Tugas Tertulis »
Kutip utuh dokumen sumber di bawah ini, dari judul hingga kalimat terakhir, tanpa mengubah satu karakter pun.

Dokumen Sumber »
Warga Eks Dolly Gugat Pemkot Surabaya Rp 2,7 Miliar

Warga eks lokalisasi Dolly melakukan unjuk rasa dan mendaftarkan gugatan atas Pemkot Surabaya ke PN Surabaya, Senin (23/7). [[abednego/bhirawa]

PN Surabaya, Bhirawa
Puluhan warga eks lokalisasi Dolly mendaftarkan gugatan atas Pemkot Surabaya ke Pengadilan Negeri (PN) Surabaya, Senin (23/7). Gugatan terhadap Pemkot Surabaya ini akibat dampak dari penutupan salah satu bekas lokalisasi terbesar di Indonesia tersebut.
Tak tanggung-tanggung nilai kerugian materiil dan immateriil yang digugat mencapai Rp 2,7 miliar. Nilai tersebut berdasarkan tuntutan 1.800 warga eks Dolly yang terkena dampak penutupan lokalisasi sejak 2014 hingga 2018.

Baris Data »
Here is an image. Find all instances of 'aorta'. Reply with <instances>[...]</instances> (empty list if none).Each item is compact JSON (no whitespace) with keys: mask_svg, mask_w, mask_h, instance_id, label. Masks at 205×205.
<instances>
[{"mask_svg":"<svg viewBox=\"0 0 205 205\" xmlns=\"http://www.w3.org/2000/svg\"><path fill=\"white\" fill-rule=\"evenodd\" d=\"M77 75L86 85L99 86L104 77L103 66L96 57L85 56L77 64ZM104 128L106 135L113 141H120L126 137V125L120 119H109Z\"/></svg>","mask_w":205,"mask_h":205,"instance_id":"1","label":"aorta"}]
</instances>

Jawaban Tugas »
Warga Eks Dolly Gugat Pemkot Surabaya Rp 2,7 Miliar

Warga eks lokalisasi Dolly melakukan unjuk rasa dan mendaftarkan gugatan atas Pemkot Surabaya ke PN Surabaya, Senin (23/7). [[abednego/bhirawa]

PN Surabaya, Bhirawa
Puluhan warga eks lokalisasi Dolly mendaftarkan gugatan atas Pemkot Surabaya ke Pengadilan Negeri (PN) Surabaya, Senin (23/7). Gugatan terhadap Pemkot Surabaya ini akibat dampak dari penutupan salah satu bekas lokalisasi terbesar di Indonesia tersebut.
Tak tanggung-tanggung nilai kerugian materiil dan immateriil yang digugat mencapai Rp 2,7 miliar. Nilai tersebut berdasarkan tuntutan 1.800 warga eks Dolly yang terkena dampak penutupan lokalisasi sejak 2014 hingga 2018.